- From: fantasai <fantasai@escape.com>
- Date: Tue, 30 Sep 2003 13:28:37 -0400
- To: www-style@w3.org
Boris Zbarsky wrote:
>Daniel Glazman wrote:
>>I think approach #2 is more logical and in the end offers more control to both
>>the web author and the user on the document's rendering
>
> Could you amplify on this? A use case would help here....
I agree with Daniel on this.
Consider the following:
<link rel="stylesheet" href="default.css" title="Preferred">
<link rel="alternate stylesheet" href="green.css" title="Forest">
<link rel="alternate stylesheet" href="forest.css" title="Forest">
<link rel="alternate stylesheet" href="blue.css" title="Ocean">
<link rel="alternate stylesheet" href="ocean.css" title="Ocean">
Now.
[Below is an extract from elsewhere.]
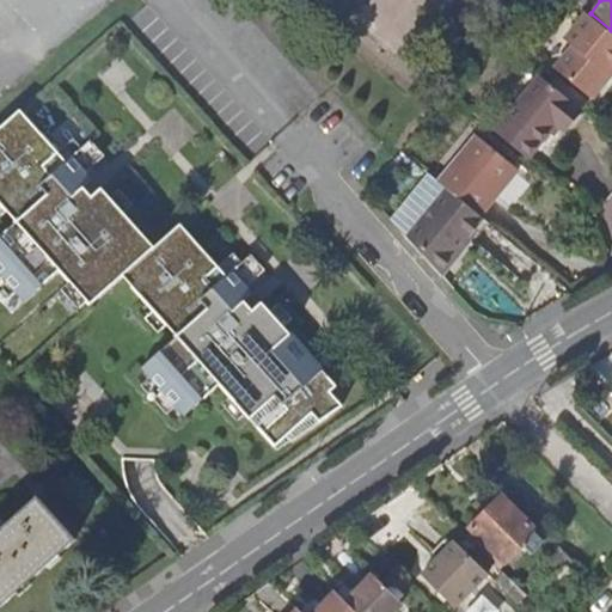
[(611,30),(591,13),(588,11),(565,37),(573,44),(555,66),(592,97),(611,74),(609,71),(611,66),(611,30)]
Suppose:
1. I select Ocean from the Use Style menu.
2. The page scripts all style sheets disabled except forest.css
and blue.css
3. I open the Use Style menu again.
What do I see?
If enabling/disabling style sheets is the mechanism for selecting
among alternate styles, this is an ambiguous situation.
If enabling/disabling style sheets is orthogonal to selecting among
alternate styles, this situation is defined thus:
- Ocean is the selected style.
- All style sheets except forest.css and blue.css are disabled.
- Therefore, the only style sheet currently applied is blue.css.